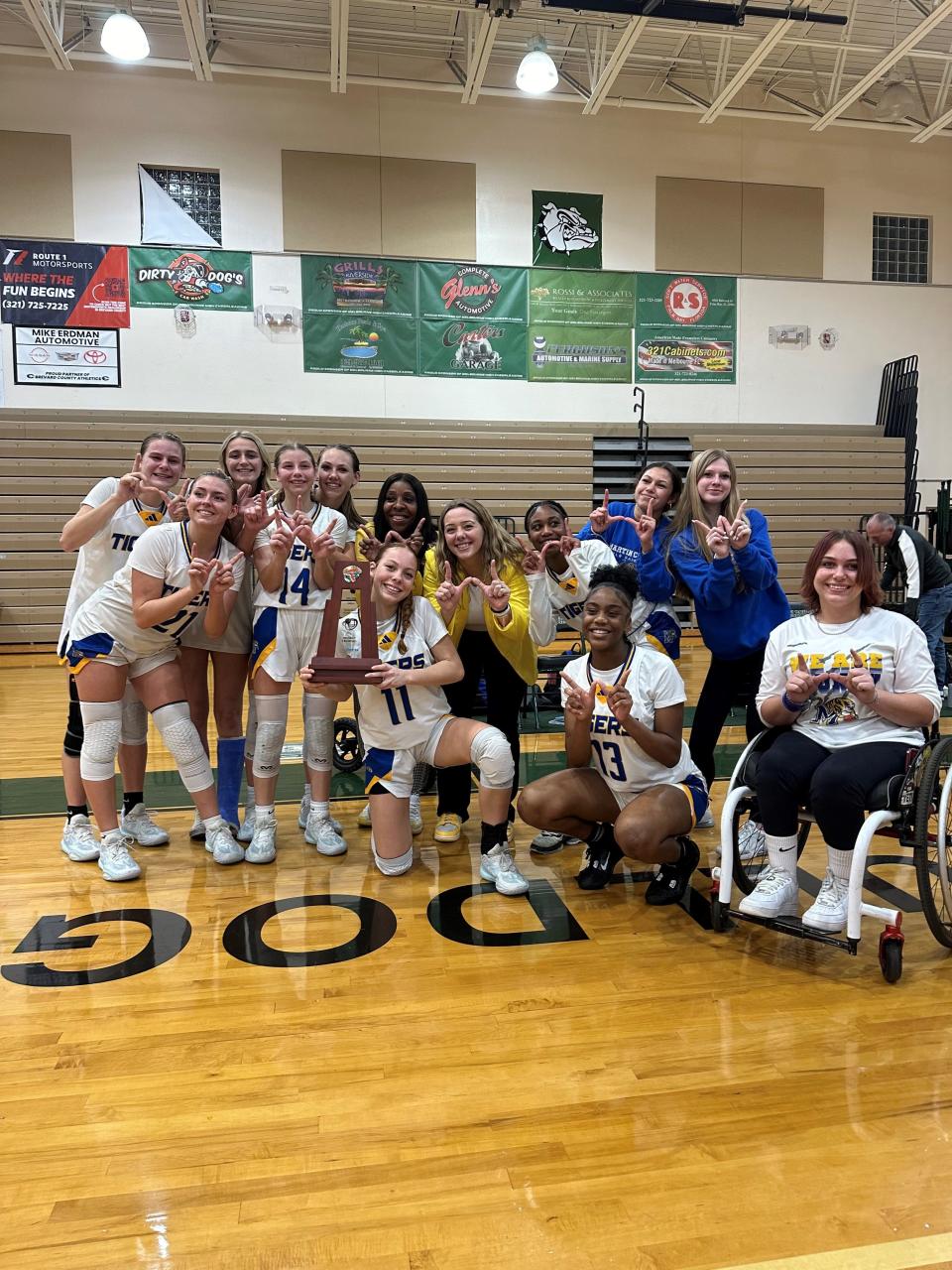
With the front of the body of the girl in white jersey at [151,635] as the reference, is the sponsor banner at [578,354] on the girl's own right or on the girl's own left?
on the girl's own left

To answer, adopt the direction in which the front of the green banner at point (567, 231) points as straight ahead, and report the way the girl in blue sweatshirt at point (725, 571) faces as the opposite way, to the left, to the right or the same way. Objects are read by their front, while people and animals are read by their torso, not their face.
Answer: the same way

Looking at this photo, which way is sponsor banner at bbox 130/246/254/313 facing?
toward the camera

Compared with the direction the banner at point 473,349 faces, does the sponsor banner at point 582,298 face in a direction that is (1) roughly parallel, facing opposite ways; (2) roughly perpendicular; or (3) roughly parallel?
roughly parallel

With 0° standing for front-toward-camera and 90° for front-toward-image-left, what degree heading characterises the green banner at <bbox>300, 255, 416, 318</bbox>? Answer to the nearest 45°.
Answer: approximately 0°

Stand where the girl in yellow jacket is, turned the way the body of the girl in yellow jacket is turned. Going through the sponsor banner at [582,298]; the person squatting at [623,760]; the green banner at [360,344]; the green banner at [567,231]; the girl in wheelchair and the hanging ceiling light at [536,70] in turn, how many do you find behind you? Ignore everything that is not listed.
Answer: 4

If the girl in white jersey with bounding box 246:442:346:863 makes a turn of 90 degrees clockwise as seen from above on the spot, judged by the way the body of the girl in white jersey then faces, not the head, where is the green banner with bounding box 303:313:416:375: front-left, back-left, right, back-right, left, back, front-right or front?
right

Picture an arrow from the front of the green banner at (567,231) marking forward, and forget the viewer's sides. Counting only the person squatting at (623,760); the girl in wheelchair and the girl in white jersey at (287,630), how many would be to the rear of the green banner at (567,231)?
0

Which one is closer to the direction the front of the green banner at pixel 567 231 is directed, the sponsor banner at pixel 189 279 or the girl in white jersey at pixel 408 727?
the girl in white jersey

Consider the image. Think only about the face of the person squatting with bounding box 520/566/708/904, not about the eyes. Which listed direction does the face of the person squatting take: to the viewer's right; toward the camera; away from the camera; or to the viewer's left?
toward the camera

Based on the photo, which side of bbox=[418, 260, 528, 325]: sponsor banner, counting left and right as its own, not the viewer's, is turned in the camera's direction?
front

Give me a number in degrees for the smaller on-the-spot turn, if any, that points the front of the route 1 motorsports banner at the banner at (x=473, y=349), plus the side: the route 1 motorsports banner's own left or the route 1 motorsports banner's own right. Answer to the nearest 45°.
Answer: approximately 90° to the route 1 motorsports banner's own left

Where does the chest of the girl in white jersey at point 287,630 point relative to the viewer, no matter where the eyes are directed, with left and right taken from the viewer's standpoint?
facing the viewer

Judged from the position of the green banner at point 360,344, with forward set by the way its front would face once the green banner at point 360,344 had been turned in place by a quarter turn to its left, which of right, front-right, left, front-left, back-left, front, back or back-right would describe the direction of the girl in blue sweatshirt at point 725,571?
right

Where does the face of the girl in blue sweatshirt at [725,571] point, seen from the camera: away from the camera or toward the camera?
toward the camera

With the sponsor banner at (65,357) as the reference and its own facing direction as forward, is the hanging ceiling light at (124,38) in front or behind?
in front

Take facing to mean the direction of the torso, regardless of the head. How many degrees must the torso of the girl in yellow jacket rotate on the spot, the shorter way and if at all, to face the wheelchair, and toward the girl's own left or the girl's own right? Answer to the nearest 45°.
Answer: approximately 45° to the girl's own left

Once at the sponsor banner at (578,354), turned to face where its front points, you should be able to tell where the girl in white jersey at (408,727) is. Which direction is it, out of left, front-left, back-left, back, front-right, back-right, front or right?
front
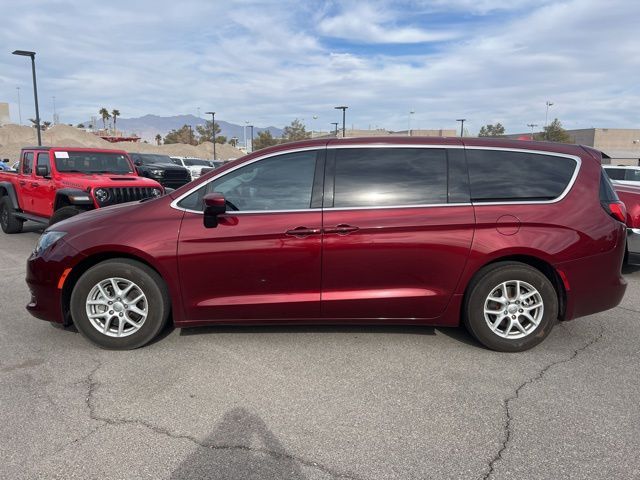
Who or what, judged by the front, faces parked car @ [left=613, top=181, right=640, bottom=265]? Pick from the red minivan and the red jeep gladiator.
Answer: the red jeep gladiator

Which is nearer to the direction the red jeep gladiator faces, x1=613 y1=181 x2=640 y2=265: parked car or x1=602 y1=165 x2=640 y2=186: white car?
the parked car

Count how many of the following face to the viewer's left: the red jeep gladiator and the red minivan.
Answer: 1

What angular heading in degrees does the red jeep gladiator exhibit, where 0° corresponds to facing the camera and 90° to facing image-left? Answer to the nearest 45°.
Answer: approximately 315°

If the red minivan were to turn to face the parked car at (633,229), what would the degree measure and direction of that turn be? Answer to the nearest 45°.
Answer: approximately 135° to its right

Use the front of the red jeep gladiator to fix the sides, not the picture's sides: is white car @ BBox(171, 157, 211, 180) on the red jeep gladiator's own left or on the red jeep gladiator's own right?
on the red jeep gladiator's own left

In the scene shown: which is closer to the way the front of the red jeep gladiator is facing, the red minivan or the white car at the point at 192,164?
the red minivan

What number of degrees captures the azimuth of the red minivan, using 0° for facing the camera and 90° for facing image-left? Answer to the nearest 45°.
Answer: approximately 90°

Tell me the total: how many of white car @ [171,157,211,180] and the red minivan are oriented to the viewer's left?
1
# # # # # # #
What needs to be done | Please return every line above word for word, leaving out the pictures.

Completed exercise |
With the front of the body of the girl in white jersey at [151,635] as the reference, is the sponsor banner at [578,354] on the girl's own right or on the girl's own left?
on the girl's own left

To answer, adopt the direction in which the front of the green banner at point (567, 231) points as straight ahead, and report the way the girl in blue sweatshirt at point (725, 571) faces as the opposite way, to the left, to the right or the same way. Objects are read by their front, while people and animals are read by their torso, not their face.
Answer: the same way

Looking at this photo, which way is sponsor banner at bbox 130/246/254/313 facing?
toward the camera

Compared with the direction the banner at point 473,349 faces, does the sponsor banner at point 582,298 face in a direction that is (1) roughly parallel, facing opposite ways; (2) roughly perpendicular; or (3) roughly parallel?
roughly parallel

With 0° standing for front-toward-camera and 90° for front-toward-image-left, what degree heading characterises the green banner at <bbox>300, 255, 416, 318</bbox>? Answer to the nearest 45°.
Answer: approximately 0°

Stand where the girl in yellow jacket is, turned the way the body of the girl in yellow jacket is turned. Going through the sponsor banner at [582,298]; the person squatting at [623,760]; the green banner at [360,344]; the green banner at [567,231]; the girl in wheelchair and the hanging ceiling light at [536,70] in turn, how many do you find behind you? Ignore everything that is not listed.
Answer: 4

If the girl in white jersey with bounding box 246:442:346:863 makes a turn of 90 degrees clockwise as seen from above on the spot, judged by the way the body of the girl in white jersey then faces, not the head, where is the green banner with bounding box 303:313:416:375: front-left, back-left, right, back-right, left, back, front-right or front?
right

Picture an arrow from the front of the green banner at (567,231) marking forward, and forget the viewer's sides. Counting only the person squatting at (623,760); the girl in wheelchair and the girl in white jersey at (287,630), how many would be to the rear of the green banner at (567,231)?
0

Which one is closer to the direction the front of the green banner at pixel 567 231 is directed, the sponsor banner at pixel 189 279 or the girl in white jersey at pixel 408 727?
the girl in white jersey

Consider the image. Think only about the face of the person squatting with bounding box 520/566/708/904, not about the eyes. Which listed direction does the face of the person squatting take: to the viewer's right; toward the camera; away from the camera; or to the viewer's left?
toward the camera

Based on the photo, which side of bbox=[418, 260, 528, 325]: sponsor banner, counting left and right as its own, not the viewer's, is turned in the camera's direction?
front

Give me a number in degrees for the smaller on-the-spot turn, if any, that points the front of the route 1 motorsports banner at the banner at (x=473, y=349), plus the side: the route 1 motorsports banner's own left or the route 1 motorsports banner's own right. Answer to the nearest 45°.
Answer: approximately 90° to the route 1 motorsports banner's own left

Where does the chest of the girl in white jersey at point 287,630 point relative to the viewer, no matter where the eyes are directed, with left and right taken from the viewer's standpoint?
facing the viewer

Judged from the position of the green banner at point 360,344, with forward set by the way its front would face once the green banner at point 360,344 had been turned in place by a quarter turn to its left, which of right, front-right, left, front-left, back-left, front, back or back-right would describe the direction of the girl in blue sweatshirt at point 725,571?
right

Where does the face of the girl in blue sweatshirt at [725,571] point, seen from the camera: away from the camera or toward the camera?
toward the camera

With the sponsor banner at (65,357) as the reference and its own facing direction as forward, is the hanging ceiling light at (124,38) in front or behind?
in front

Take facing to mean the direction of the torso, regardless of the head. How many degrees must the torso of the girl in yellow jacket rotate on the spot, the shorter way and if at all, to face the wheelchair, and toward the girl's own left or the girl's own right? Answer to the nearest 45°.
Answer: approximately 45° to the girl's own left

Once at the sponsor banner at (578,354), turned to face where its front points, you should be able to tell where the girl in white jersey at (408,727) is. Which direction is it, out of left, front-left, back-left, back, front-right, back-right, front or right?
front
Who or what, judged by the front, faces parked car @ [left=613, top=181, right=640, bottom=265]? Pick from the red minivan and the red jeep gladiator.
Answer: the red jeep gladiator

Which is nearer to the direction the red jeep gladiator faces, x1=613 y1=181 x2=640 y2=265: parked car or x1=602 y1=165 x2=640 y2=186: white car?
the parked car

Count how many of the following face to the viewer's left: the red jeep gladiator and the red minivan.
Answer: 1

What angular heading in degrees does the red jeep gladiator exhibit, where 0° corresponds to facing the camera and 90° to facing image-left? Answer to the nearest 45°.
Answer: approximately 315°

If the red minivan were to turn to face the parked car at (633,229), what would the degree measure and direction of that turn be? Answer to the nearest 45°.
Answer: approximately 135° to its right

Use the front of the red jeep gladiator to fix the sides, not the picture's sides: is white car @ BBox(171, 157, 211, 180) on the red jeep gladiator's own left or on the red jeep gladiator's own right?
on the red jeep gladiator's own left

In the scene shown: which is closer to the way the front of the red jeep gladiator is facing, the red minivan or the white car at the point at 192,164?
the red minivan

What number of degrees captures the azimuth of the red minivan, using 0° for facing the camera and 90° for facing image-left? Answer to the nearest 45°.
Answer: approximately 90°

Tell me the total: how many of white car @ [171,157,211,180] and the red minivan are oriented to the viewer's left?
1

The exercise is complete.